**Trecho do documento**
>>>>

Em 2000, o Conselho de Segurança da Organização das Nações Unidas (CSNU) adotou a Resolução nº 1.325 visando incrementar a participação de mulheres em todas as fases dos conflitos e processos de manutenção da paz. Segundo a Organização das Nações Unidas (ONU), tal medida foi adotada porque há um entendimento de que num conflito armado, as mulheres e as crianças são as partes mais afetadas e, portanto, incorporar a representação igualitária de mulheres em cargos de liderança nos níveis nacional e internacional é vital para o sucesso da paz e da segurança no mundo (ONU, 2000). A citada resolução ainda aborda a participação das mulheres nas operações de paz da ONU e insta, explicitamente, os Estados Membros a expandirem a participação feminina nas operações de campo.

Entretanto, a ONU tem identificado ao longo dos anos, uma série de desafios que dificultaram a uma maior participação das militares nas operações de manutenção da paz. Muitos desses desafios são decorrentes de políticas e práticas dos Estados Membros, que ainda não conseguiram proporcionar as oportunidades desejáveis para que as mulheres ocupem cargos e funções em diferentes níveis dentro de suas respectivas Forças Armadas.

Este é o caso do Brasil, onde as políticas de integração para as mulheres nas Forças Armadas ainda se encontram na fase inicial e, por consequência, a participação de brasileiras peacekeepers tem ficado aquém das expectativas. Considerando a relevância desse tema e da importância do Brasil no processo de evolução das operações de paz, este artigo elabora a seguinte pergunta: Por que o aumento da presença das mulheres nas Forças Armadas brasileiras é importante para a paz mundial?

<<<<

**Informações extraídas**

>>>>

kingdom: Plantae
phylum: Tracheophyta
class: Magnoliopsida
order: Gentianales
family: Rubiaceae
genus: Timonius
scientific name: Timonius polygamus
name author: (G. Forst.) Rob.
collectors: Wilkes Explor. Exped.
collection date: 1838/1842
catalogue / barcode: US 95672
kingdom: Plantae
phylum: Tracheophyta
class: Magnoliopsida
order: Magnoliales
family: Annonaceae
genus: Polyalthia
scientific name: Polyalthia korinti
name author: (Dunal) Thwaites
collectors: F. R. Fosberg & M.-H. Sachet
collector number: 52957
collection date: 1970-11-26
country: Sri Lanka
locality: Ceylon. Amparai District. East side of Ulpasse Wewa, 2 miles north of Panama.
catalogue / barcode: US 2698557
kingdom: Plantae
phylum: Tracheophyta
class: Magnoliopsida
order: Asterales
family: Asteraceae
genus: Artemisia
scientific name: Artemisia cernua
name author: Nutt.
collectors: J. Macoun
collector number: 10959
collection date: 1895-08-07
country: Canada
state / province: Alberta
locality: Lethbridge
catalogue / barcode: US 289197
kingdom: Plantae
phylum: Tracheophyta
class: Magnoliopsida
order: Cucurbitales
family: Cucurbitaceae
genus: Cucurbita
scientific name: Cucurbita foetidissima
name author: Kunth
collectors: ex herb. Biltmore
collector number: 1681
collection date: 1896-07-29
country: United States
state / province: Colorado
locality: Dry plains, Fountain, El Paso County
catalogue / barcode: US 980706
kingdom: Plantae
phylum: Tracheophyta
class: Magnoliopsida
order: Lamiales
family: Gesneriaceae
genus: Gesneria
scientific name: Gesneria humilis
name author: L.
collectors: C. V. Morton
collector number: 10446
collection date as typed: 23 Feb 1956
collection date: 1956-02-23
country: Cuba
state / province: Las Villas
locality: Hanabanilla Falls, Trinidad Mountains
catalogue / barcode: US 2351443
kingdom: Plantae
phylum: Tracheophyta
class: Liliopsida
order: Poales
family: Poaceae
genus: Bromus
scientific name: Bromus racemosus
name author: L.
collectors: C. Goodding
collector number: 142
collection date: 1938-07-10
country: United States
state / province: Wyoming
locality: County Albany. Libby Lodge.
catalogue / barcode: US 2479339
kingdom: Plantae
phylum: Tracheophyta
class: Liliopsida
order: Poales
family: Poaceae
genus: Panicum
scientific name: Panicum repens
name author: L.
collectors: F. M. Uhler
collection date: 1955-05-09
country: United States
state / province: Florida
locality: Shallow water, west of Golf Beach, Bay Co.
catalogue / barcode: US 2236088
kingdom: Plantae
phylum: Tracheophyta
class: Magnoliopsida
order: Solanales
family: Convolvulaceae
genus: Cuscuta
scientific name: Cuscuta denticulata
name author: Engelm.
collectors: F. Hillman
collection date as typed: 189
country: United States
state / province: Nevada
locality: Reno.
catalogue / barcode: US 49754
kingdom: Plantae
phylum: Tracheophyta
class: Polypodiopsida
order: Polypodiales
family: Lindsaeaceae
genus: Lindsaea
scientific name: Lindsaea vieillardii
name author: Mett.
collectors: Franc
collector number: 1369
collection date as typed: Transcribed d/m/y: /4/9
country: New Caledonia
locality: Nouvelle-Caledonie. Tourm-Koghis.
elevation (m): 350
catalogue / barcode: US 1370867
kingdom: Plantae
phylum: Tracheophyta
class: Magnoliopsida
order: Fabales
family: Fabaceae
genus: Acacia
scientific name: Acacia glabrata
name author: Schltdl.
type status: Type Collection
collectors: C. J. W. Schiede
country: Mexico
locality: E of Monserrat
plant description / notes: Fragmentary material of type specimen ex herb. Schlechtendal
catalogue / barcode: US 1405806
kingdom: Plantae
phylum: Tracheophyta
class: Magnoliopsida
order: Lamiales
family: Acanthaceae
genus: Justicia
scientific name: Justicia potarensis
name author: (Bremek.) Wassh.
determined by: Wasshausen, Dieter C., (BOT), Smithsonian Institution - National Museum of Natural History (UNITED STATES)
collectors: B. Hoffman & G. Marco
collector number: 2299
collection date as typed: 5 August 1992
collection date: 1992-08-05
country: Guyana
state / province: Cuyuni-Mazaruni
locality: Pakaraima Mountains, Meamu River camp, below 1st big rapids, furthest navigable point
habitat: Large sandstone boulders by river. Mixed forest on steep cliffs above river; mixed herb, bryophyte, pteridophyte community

<<<<

**Enunciado**
Por favor, continue o texto sobre a participação de mulheres nas operações de paz da ONU a partir da última frase apresentada.

**Resposta**
Para responder essa pergunta, este artigo está estruturado da seguinte forma: inicialmente é realizada uma ambientação sobre a importância do aumento da participação feminina nas operações de paz. Na sequência, discorre-se sobre as políticas de integração no Brasil, seguido de uma abordagem sobre a importância da mulher nas operações militares contemporâneas e nas operações de paz. Após isso, este artigo trata sobre a implementação da agenda sobre as mulheres, paz e segurança no Brasil. Na parte final, realizam-se breve considerações sobre o tema visando responder a pergunta que norteia a proposta deste artigo.

2. As políticas de integração no Brasil

Os primeiros esforços para formalizar a participação de mulheres nas Forças Armadas brasileiras começaram a partir da década de 1980, por meios de leis exclusivas a cada uma das Forças: Marinha, Exército e Força Aérea. Nessa época, a integração das mulheres foi decorrente das necessidades das Forças Armadas brasileiras diante dos desafios decorrentes do processo de transformação ocorrido no fim da década de 1980.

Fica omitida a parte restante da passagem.